Starbucks sans filtre est un documentaire brillant dans son ambivalence : si l'objectif premier, le plus évident, est de montrer la face cachée du géant américain, le véritable but du long-métrage est d'amener son spectateur à pousser la réflexion au-delà d'une simple équation entre bien et mal. Nous avons ici affaire à une multinationale qui utilise magistralement communication et marketing pour se parer d'une dorure "écolo-friendly-progressiste", ce qu'elle est loin d'être. Pourtant, si Bovon et Hermann, par un montage astucieux, se bornent à détruire l'entreprise sous tous ses aspects — nous n'en attendions pas moins du producteur de Cash Investigation — il me semble que l'on peut questionner la capacité de Starbucks à s'engager sur la voie d'un progressisme plus réel.

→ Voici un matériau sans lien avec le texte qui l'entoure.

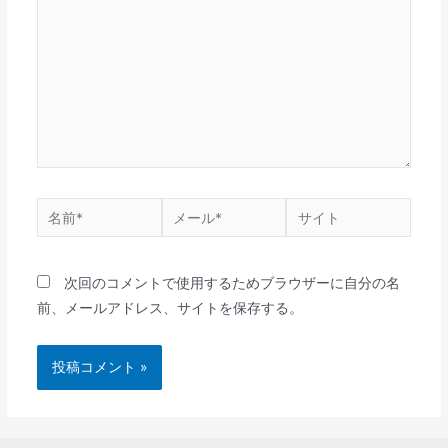
に
入
力…
名
メ
サ
前
ー
イ
*
ル
ト
次回のコメントで使用するためブラウザーに自分の名
*
前、メールアドレス、サイトを保存する。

C'est sur l'épisode du racisme que cela est le plus frappant, car il semble que son PDG possède, bien que dissimulées, quelques valeurs, ce qui nous amène à nous demander si cette fermeture des magasins après un incident raciste ne soit qu'un coup de communication, ou bien une réelle intention de repentance.
De plus, nous témoignons ici d'une très bonne démonstration de ce qu'est le journalisme d'investigation, au travers de cette femme restée deux mois dans un café parisien en tant que vendeuse, durant lesquels elle a pu interroger ses collègues sur toutes les failles de l'entreprise.
En outre, les différentes interviews ne laissent passer aucun protagoniste hors des mailles du filet (haut représentant de la marque sur le sol français, ex-employé rebelle, anti-mondialistes, cultivateurs de café et professeurs d'histoire / de sociologie pour éclairer les stratégies marketing).
Somme toute, un excellent documentaire, global, profond, qui démontre l'essence du métier de journaliste.